Section 54 (a) There shall be established and set up on the books of the commonwealth a separate fund to be known as the Community Mitigation Fund. The community fund shall consist of monies transferred under section 52 and all other monies credited or transferred to the fund from any other fund or source pursuant to law; provided, however, that the balance of the fund shall not exceed $15,000,000.
(b) The commission shall administer the fund and, without further appropriation, shall expend monies in the fund to assist contiguous communities in offsetting costs related to the construction and operation of a gaming facility including, but not limited to, communities and water and sewer districts in the vicinity of a gaming facility and public safety, including the office of the county district attorney.
(c) Parties requesting appropriations from the community fund shall submit a written request for funding to the commission before February 1 of each year. The commission may hold a public hearing in the region of a gaming facility to provide parties with the opportunity to provide further information about their request for funds and shall distribute funds to requesting parties based on demonstrated need.
Section 55 There shall be established and set up on the books of the commonwealth a fund to be known as the Gaming Local Aid Fund. The gaming local aid fund shall consist of monies transferred under section 52 and all monies credited or transferred to the fund from any other fund or source pursuant to law.

• **INFORMATION SUPPLIED**
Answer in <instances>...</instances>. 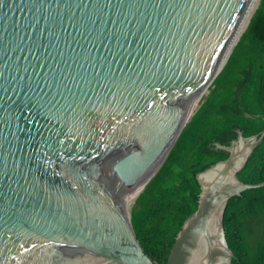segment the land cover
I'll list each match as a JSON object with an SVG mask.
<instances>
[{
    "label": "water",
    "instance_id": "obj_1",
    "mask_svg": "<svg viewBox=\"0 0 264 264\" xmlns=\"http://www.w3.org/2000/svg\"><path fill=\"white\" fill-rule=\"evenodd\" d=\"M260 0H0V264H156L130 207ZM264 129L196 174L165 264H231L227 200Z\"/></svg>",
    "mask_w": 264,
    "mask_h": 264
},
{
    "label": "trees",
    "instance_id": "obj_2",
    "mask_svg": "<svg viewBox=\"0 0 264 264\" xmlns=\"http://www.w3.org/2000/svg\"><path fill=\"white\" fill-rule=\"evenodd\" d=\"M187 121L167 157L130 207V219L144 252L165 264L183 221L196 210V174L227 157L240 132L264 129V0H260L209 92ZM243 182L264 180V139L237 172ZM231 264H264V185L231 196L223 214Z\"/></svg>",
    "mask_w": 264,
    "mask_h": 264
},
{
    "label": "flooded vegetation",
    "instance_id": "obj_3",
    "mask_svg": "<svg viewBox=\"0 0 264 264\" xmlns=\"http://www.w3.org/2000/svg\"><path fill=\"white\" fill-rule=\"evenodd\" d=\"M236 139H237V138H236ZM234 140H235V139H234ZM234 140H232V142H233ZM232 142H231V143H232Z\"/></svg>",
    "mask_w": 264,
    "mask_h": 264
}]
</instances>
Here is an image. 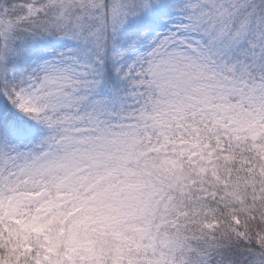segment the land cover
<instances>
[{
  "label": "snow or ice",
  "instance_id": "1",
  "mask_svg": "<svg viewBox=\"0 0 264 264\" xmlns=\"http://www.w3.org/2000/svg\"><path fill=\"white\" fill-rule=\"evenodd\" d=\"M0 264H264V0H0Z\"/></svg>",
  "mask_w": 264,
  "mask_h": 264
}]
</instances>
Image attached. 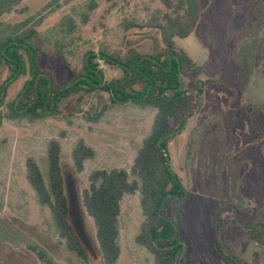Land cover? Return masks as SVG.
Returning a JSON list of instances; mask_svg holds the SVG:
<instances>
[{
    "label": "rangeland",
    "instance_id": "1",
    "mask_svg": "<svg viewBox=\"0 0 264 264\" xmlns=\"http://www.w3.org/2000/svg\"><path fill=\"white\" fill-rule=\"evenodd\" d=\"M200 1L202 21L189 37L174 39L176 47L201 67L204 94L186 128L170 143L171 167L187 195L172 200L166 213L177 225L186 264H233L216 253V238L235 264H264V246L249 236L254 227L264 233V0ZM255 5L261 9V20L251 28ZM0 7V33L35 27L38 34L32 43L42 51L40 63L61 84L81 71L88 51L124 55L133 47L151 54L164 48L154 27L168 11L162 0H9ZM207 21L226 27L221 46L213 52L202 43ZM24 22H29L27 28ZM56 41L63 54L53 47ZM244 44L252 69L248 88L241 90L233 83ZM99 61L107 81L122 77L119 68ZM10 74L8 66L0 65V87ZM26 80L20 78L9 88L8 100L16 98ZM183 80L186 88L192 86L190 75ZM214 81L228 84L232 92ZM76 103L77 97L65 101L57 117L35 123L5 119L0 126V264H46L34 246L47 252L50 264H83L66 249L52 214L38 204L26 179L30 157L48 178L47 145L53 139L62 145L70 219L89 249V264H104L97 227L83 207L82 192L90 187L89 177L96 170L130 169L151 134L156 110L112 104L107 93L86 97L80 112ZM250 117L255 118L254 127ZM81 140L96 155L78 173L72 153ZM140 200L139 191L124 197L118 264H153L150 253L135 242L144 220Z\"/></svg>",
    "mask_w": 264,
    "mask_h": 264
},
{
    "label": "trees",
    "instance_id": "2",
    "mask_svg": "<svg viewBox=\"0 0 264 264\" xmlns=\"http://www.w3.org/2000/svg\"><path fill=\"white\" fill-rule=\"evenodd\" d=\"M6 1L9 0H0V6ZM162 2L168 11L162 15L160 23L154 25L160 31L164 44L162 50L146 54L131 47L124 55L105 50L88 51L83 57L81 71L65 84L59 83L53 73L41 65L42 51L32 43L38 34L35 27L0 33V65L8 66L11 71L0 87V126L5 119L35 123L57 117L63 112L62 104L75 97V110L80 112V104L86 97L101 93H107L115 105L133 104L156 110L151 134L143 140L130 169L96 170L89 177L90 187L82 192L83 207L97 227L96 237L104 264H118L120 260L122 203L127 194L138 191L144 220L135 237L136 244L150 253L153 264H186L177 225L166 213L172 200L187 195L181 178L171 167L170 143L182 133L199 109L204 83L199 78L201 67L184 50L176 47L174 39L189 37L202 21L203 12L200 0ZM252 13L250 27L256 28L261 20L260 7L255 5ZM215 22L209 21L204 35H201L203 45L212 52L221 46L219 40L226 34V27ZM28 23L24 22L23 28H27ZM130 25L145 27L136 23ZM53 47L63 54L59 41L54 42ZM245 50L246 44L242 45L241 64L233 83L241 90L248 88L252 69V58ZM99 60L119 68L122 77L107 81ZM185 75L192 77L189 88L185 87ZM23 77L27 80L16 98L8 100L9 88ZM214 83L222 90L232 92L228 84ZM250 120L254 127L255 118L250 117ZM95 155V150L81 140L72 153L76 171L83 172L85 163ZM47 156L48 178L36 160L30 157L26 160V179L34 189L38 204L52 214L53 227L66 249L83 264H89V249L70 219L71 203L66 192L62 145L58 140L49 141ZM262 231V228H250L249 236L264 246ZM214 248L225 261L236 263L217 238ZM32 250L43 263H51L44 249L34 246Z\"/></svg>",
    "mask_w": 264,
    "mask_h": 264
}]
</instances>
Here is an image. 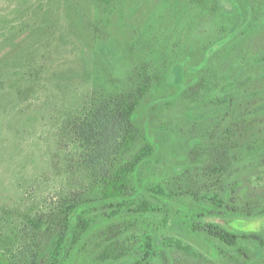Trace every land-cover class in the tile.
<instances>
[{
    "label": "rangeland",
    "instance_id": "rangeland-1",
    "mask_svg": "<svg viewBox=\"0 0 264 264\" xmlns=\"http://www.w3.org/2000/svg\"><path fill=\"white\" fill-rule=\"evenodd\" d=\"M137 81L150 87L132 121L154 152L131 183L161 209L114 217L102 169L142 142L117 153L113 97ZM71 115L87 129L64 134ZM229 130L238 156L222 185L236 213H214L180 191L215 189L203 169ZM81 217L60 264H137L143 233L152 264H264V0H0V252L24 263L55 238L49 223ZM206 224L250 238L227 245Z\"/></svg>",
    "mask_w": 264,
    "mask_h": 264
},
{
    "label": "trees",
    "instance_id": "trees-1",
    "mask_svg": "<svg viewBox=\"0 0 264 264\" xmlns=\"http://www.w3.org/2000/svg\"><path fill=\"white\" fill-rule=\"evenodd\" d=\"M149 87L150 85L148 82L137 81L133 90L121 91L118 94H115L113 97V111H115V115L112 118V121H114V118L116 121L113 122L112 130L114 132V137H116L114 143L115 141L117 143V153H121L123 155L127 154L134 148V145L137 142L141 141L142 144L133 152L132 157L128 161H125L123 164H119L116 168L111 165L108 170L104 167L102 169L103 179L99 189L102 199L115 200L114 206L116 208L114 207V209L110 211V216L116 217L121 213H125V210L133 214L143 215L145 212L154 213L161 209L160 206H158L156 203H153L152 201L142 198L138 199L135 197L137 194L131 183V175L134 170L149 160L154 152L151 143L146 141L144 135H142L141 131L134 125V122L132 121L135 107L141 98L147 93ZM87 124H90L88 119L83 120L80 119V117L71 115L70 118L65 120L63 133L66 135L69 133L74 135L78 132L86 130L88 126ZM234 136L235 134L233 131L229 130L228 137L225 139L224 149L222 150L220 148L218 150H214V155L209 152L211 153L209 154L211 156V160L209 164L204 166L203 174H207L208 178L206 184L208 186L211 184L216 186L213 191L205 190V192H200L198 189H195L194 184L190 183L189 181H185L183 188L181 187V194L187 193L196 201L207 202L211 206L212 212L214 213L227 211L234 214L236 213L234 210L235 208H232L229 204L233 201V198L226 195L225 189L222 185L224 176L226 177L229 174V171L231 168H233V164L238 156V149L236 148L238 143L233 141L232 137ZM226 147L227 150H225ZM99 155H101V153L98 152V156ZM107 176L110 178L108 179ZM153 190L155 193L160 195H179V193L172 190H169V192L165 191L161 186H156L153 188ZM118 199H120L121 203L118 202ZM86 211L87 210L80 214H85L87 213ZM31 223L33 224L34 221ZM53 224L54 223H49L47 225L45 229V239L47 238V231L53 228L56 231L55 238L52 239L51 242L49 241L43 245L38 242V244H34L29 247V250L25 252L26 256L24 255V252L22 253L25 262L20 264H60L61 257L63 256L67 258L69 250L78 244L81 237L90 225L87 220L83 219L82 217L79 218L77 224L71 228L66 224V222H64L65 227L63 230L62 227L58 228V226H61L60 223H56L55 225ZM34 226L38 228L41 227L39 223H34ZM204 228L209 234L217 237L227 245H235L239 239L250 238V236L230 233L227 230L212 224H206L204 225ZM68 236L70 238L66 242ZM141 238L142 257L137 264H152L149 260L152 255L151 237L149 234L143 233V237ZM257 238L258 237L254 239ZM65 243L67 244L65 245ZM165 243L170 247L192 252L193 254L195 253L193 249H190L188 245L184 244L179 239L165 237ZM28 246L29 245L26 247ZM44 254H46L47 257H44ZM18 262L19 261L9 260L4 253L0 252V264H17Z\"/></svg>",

• **WHAT THIS EXERCISE ASKS**
A. Under the statute excerpt, what is the largest balance the Community Mitigation Fund may hold?
B. Pull out each line of the listing that contains the string "JSON".
The statute excerpt and the listing come from unrelated sources.

• **ANSWERS TO THE EXERCISE**
A. $15,000,000

B.
I'll list each match as a JSON object with an SVG mask.
Returning a JSON list of instances; mask_svg holds the SVG:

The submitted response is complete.